Number of rows in the sample microdata. Default is 1000.

rkey_range

The max range for record keys. Default is 255.

seed

A seed for the random number generator

Value

A data.table containing randomly generated microdata and record keys

Examples

if (requireNamespace("data.table", quietly = TRUE)) {
  data.table::setDTthreads(1)
}
data <- generate_test_data(size = 1000)
data <- generate_test_data(size = 1000, rkey_range = 255, seed = 111)

Example data (micro)

Description

A data set containing randomly generated data to showcase the cell key perturbation method.

Usage

data(micro)

Format

A data.table containing 1000 observations of 11 variables

Details


Perturbation table

Description

A data set containing the rules to apply cell key perturbation with a threshold of 10, and rounding to base 5. In other words, counts less than 10 will be removed, and all others will be rounded to the nearest 5.

Usage

data(ptable_10_5)

Format

A data.table containing 192000 observations of 3 variables

Details


Validate Inputs Before Perturbation

Description

Validates inputs for a perturbation process.

Usage

validate_inputs(data, ptable, geog, tab_vars, record_key, threshold)

Arguments

data

A data.table containing the data to be tabulated and perturbed

The data should contain one row per statistical unit (person, household, business or other) and one column per variable (age, sex, health status)

ptable

A data.table containing the ptable file which determines when perturbation is applied.

geog

A ⁠character vector⁠ giving the column name in data that contains the desired geography level for the frequency table. This can be an empty vector, c(), if no geography level is required.

tab_vars

A ⁠character vector⁠ giving the column names in data of the variables to be tabulated. This can be an empty vector, c(), provided a geography level is supplied.

record_key

A character containing the column name in data giving the record keys required for perturbation. If data contains "ons_id" and use_existing_ons_id = TRUE, set (record_key = NULL), as record key will be generated from "ons_id".

threshold

An integer specifying the value below which counts are suppressed, with a default value of 10.

Value

Invisibly returns TRUE on success.
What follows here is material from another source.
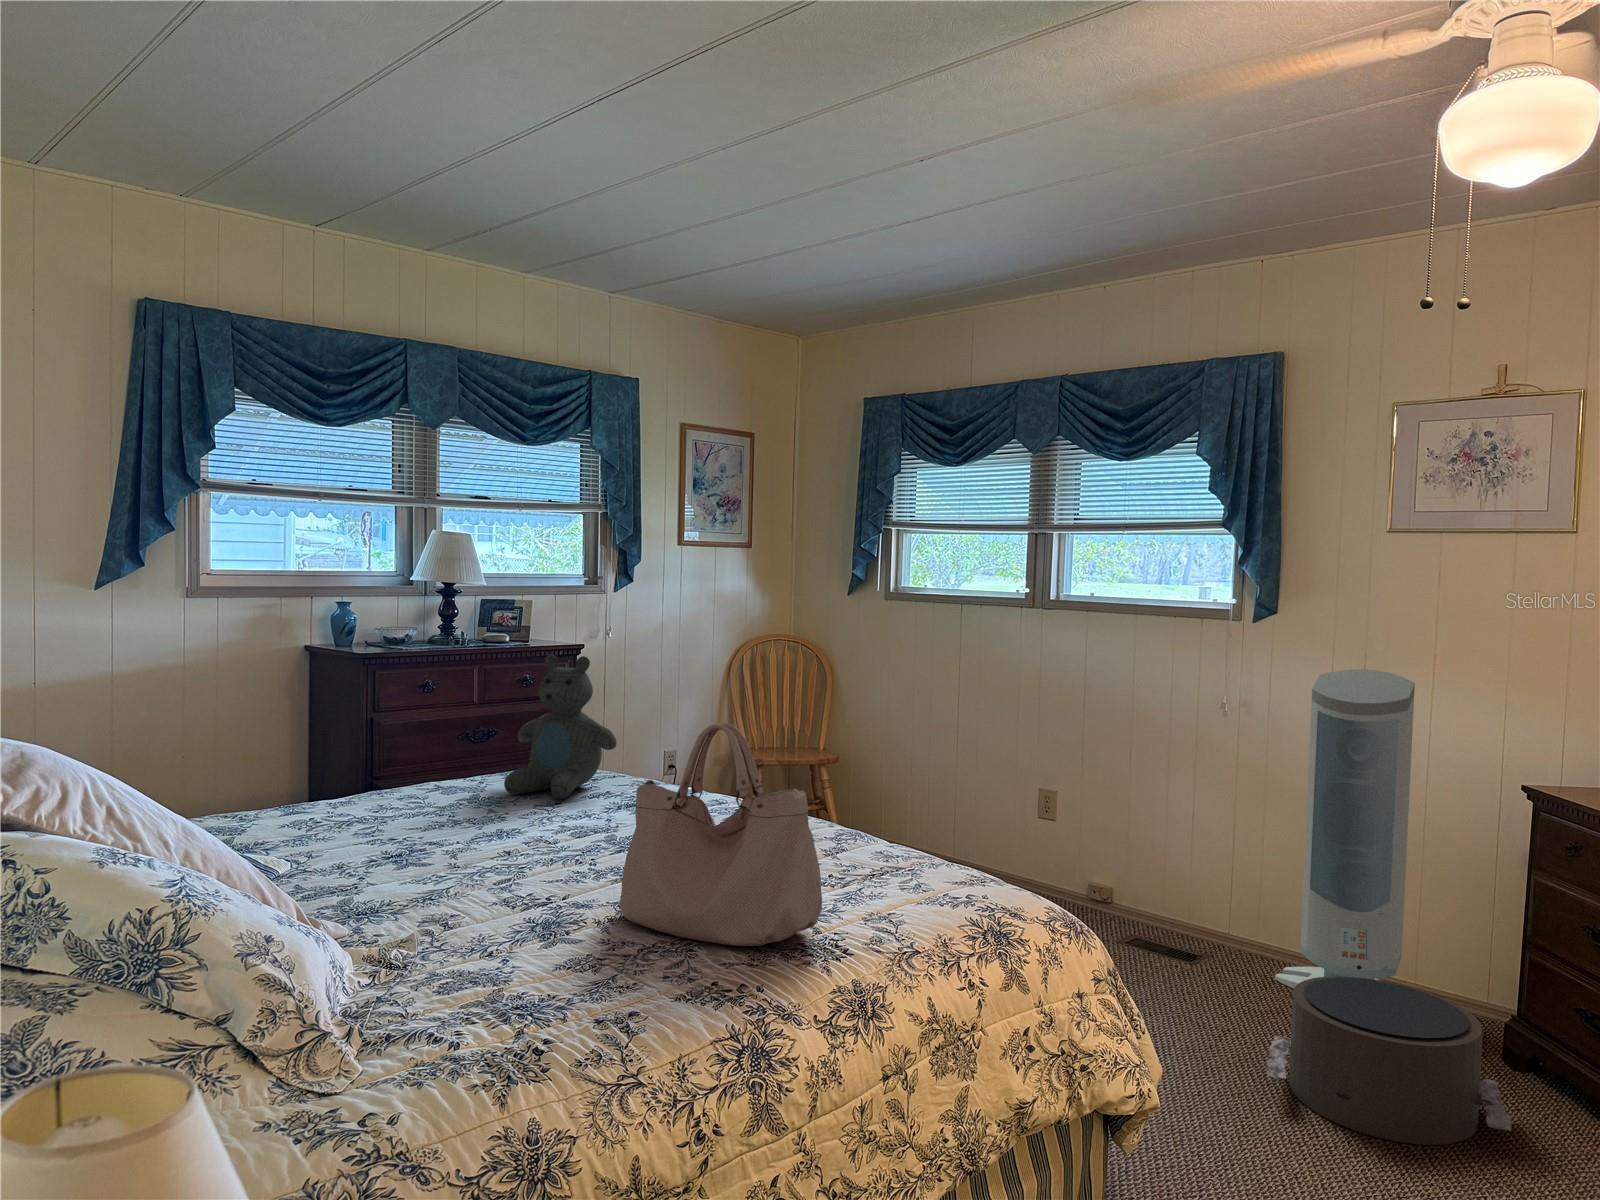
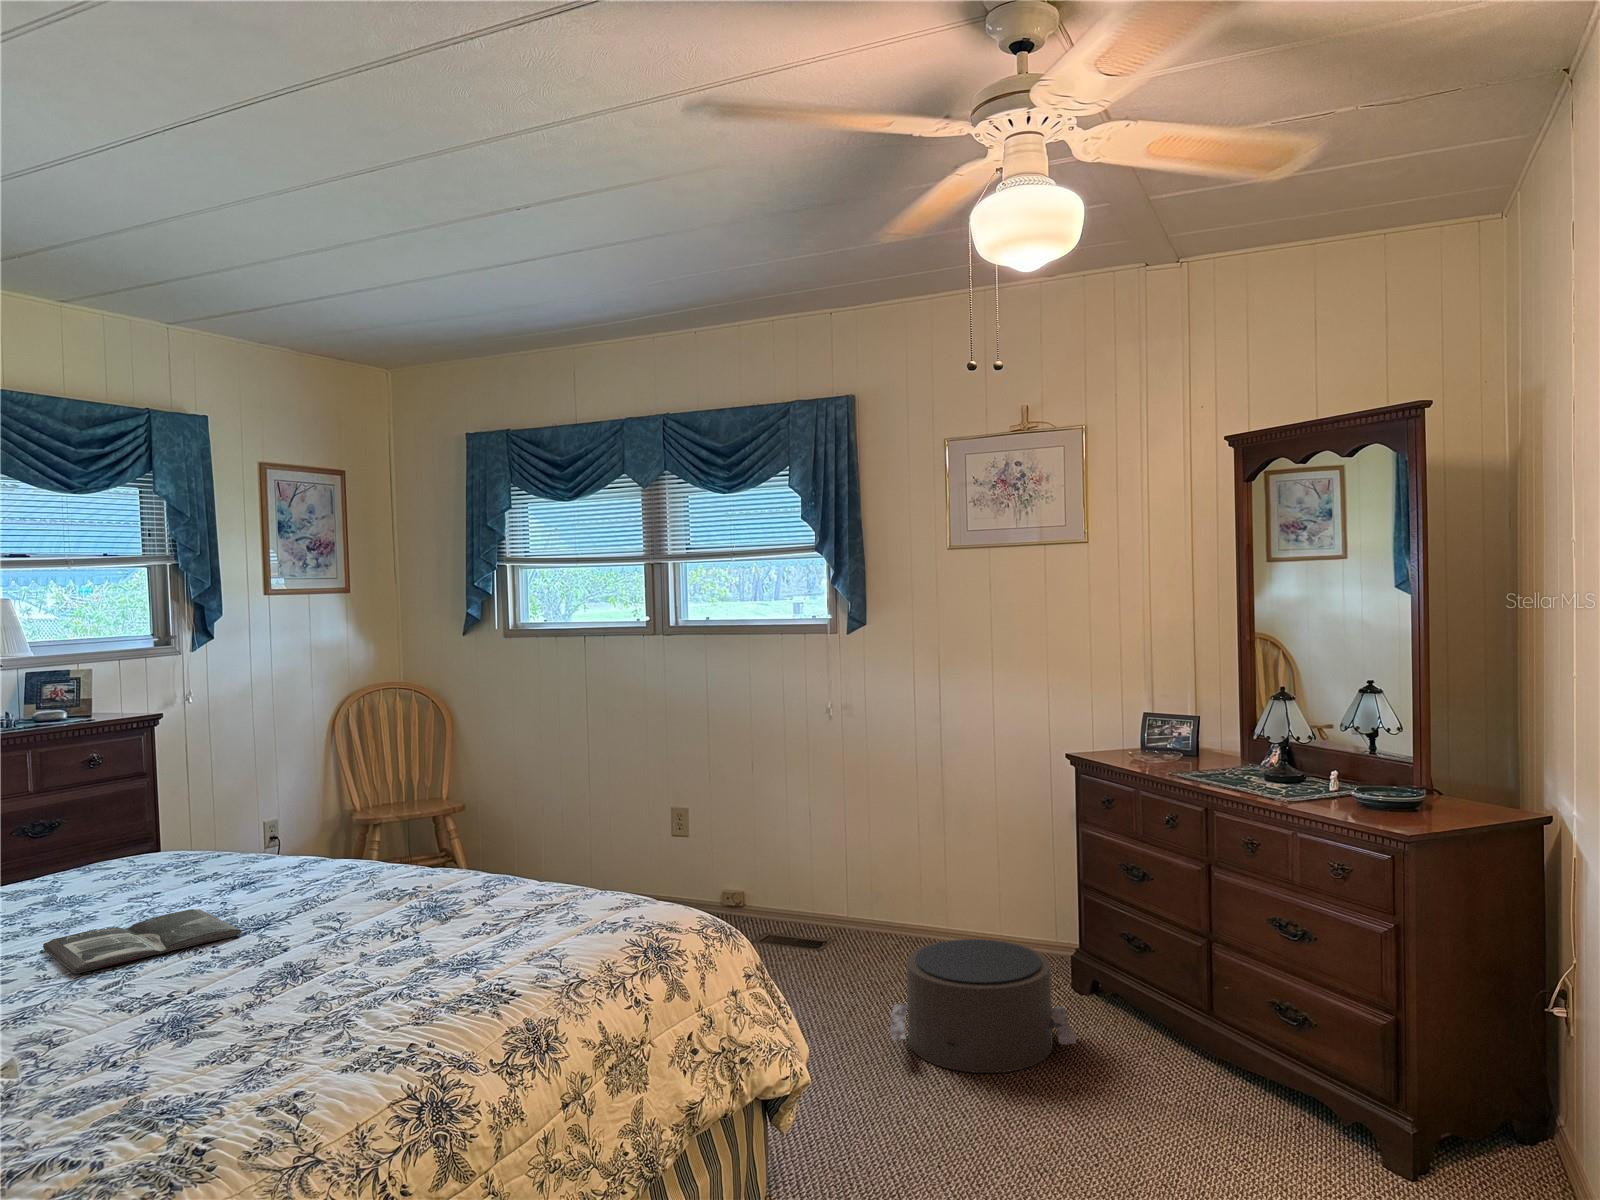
teddy bear: present [504,654,617,799] -> none [84,727,224,892]
air purifier: present [1275,669,1415,988] -> none [890,672,1009,969]
handbag: present [620,723,822,946] -> none [261,782,486,1009]
magazine: none [463,821,617,864] -> present [43,909,242,974]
Throws stop or Warning messages if any validation fails.

Examples

if (requireNamespace("data.table", quietly = TRUE)) {
  data.table::setDTthreads(1)
}
validate_inputs(data = micro,
                ptable = ptable_10_5,
                record_key = "record_key",
                geog = c("var1"),
                tab_vars = c("var5","var8"),
                threshold = 10)

Validate Inputs Before Perturbation using BigQuery

Description

Validates BigQuery inputs for a perturbation process.

Usage

validate_inputs_bigquery(
  con,
  data,
  ptable,
  geog,
  tab_vars,
  record_key,
  use_existing_ons_id,
  threshold
)

Arguments

con

DBIConnection. An active BigQuery connection created with DBI::dbConnect()

data

character. BigQuery table name for microdata in full format: "<PROJECT>.<DATASET>.<TABLE>". One row per statistical unit (person, household, business, etc.), and one column per variable (e.g. age, sex, health status)

ptable

character. BigQuery table name for the p-table in full format: "<PROJECT>.<DATASET>.<TABLE>".

geog

⁠character vector⁠. Column name containing the desired geography level for the frequency table. e.g., c("Region") or c("LocalAuthority"). Use c() if no geography breakdown required.

tab_vars

⁠character vector⁠. Column names to tabulate, e.g., c("Age", "Health", "Occupation").

record_key

character. Column name with record keys required for perturbation, e.g., "Record_Key". If data contains "ons_id" and use_existing_ons_id = TRUE, set (record_key = NULL), as record key will be generated from "ons_id".

use_existing_ons_id

logical Whether to create record keys from ons_id, if ons_id exists in data. It will be irrelevant if microdata does not contain ons_id. Default is TRUE.

threshold

integer. Suppression threshold; perturbed counts below this value are suppressed. Default 10.

Value

Invisibly returns TRUE on success. Throws stop or Warning messages if any validation fails.